* Information provided *

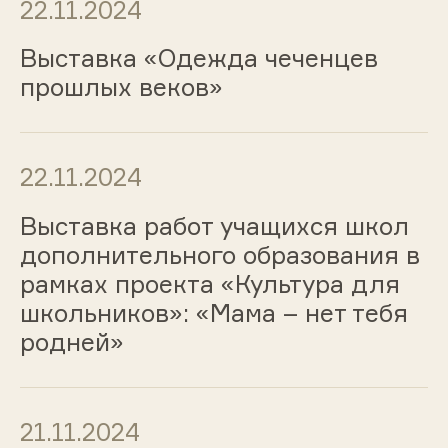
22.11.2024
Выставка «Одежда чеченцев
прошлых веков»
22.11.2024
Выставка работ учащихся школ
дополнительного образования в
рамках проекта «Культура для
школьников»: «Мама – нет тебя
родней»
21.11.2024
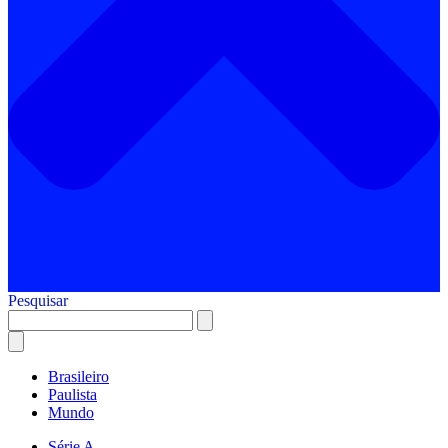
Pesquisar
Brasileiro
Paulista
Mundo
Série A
--
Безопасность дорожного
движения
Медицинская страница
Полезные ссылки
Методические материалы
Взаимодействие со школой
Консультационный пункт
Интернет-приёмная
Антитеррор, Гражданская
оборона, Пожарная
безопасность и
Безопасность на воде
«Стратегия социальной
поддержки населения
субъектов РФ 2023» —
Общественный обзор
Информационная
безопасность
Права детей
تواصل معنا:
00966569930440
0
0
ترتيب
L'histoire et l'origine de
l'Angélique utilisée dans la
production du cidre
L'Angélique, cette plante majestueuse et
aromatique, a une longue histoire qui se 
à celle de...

* Your objective *
Can you retype everything in the listing above, from the line containing "Безопасность дорожного" down to the line containing "à celle de...", with both of those lines included?

* Answer to the problem *
Безопасность дорожного
движения
Медицинская страница
Полезные ссылки
Методические материалы
Взаимодействие со школой
Консультационный пункт
Интернет-приёмная
Антитеррор, Гражданская
оборона, Пожарная
безопасность и
Безопасность на воде
«Стратегия социальной
поддержки населения
субъектов РФ 2023» —
Общественный обзор
Информационная
безопасность
Права детей
تواصل معنا:
00966569930440
0
0
ترتيب
L'histoire et l'origine de
l'Angélique utilisée dans la
production du cidre
L'Angélique, cette plante majestueuse et
aromatique, a une longue histoire qui se 
à celle de...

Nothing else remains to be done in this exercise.